Wir beschließen den Tag einfach zu vergammeln, ein bisschen die Esel zum Grasen ausführen, Spiele spielen, Blog schreiben und ganz allgemein den lieben Gott einen guten Mann sein lassen. Einen Picknick-Korb will uns Saskia nachmittags noch vorbei bringen, dann sind wir versorgt. Ansonsten ist eh noch haufenweise Essen aus den Lunchpaketen übrig …

Damit auch die Esel zu ihrem Recht kommen, bringen wir sie erstmal auf die Wiese vor ihrem Nachtgehege.Nach einer Stunde sind wir nass genug, dass wir doch wieder rein wollen. Rosa und Ambra gucken schon so wie “Ihr geht jetzt einfach?!”Mittags hat Guiseppe frisches Heu vorbei gebracht, die Esel haben was zu schnurpsen. Wir legen die Füße hoch, bei Drecksau und L.A.M.A. Und ab und an suche ich die Waagerechte, der Tag gestern hat mir mehr abverlangt, als ich dachte.

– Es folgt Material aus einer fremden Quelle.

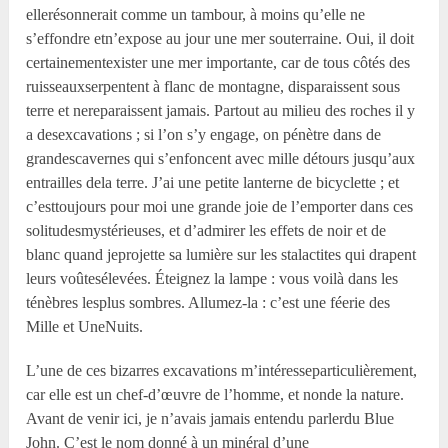
ellerésonnerait comme un tambour, à moins qu’elle ne
s’effondre etn’expose au jour une mer souterraine. Oui, il doit
certainementexister une mer importante, car de tous côtés des
ruisseauxserpentent à flanc de montagne, disparaissent sous
terre et nereparaissent jamais. Partout au milieu des roches il y
a desexcavations ; si l’on s’y engage, on pénètre dans de
grandescavernes qui s’enfoncent avec mille détours jusqu’aux
entrailles dela terre. J’ai une petite lanterne de bicyclette ; et
c’esttoujours pour moi une grande joie de l’emporter dans ces
solitudesmystérieuses, et d’admirer les effets de noir et de
blanc quand jeprojette sa lumière sur les stalactites qui drapent
leurs voûtesélevées. Éteignez la lampe : vous voilà dans les
ténèbres lesplus sombres. Allumez-la : c’est une féerie des
Mille et UneNuits.
L’une de ces bizarres excavations m’intéresseparticulièrement,
car elle est un chef-d’œuvre de l’homme, et nonde la nature.
Avant de venir ici, je n’avais jamais entendu parlerdu Blue
John. C’est le nom donné à un minéral d’une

Gegen 16:00 Uhr wird es Zeit, sich wieder mit den Grauohren zu beschäftigen. Da es nicht mehr ganz so derbe schüttet, beschließen wir spazieren zu gehen. Wir werden offenbar schon erwartet, von unseren bedröppelten Beiden.Wir beschließen nochmal zur Chiesa di San Michele Arcangelo zu trödeln. Unterwegs ist im Ort niemand, das Wetter ist eh zum drinbleiben.Das Wetter ist den ganzen Tag mies geblieben. Es war eindeutig die richtige Entscheidung, heute nicht zu wandern. Die Etappe zurück nach Goriano Valli ist zwar nicht lang, aber die letzte will man ja nun nicht im strömenden Regen zurücklegen. Wir können froh sein, wenn der Regen mal weniger fällt, wie jetzt gerade. Außerdem freuen sich die Kinder über einen weiteren Tag mit Eseln :)Grünes gibt es auf der Wiese auch für Menschen: Es sieht aus wie Teefenchel, es riecht und schmeckt wie Teefenchel, heißt aber Bärwurz. Schmeckt aber als Tee ganz hervorragend – wenn man Fencheltee mag.Langsam nimmt der Regen wieder zu, und auch der Blick ins noch so schöne Aterno-Tal kann uns nicht warm halten. So entscheiden wir nach nicht mal einer Stunde zurück zu gehen.Abendessen gibt es aus dem Picknick-Korb und der Abend regnet sich draußen vor dem Fenster ein. Wir sitzen warm, nur unsere armen Esel stehen wieder draußen.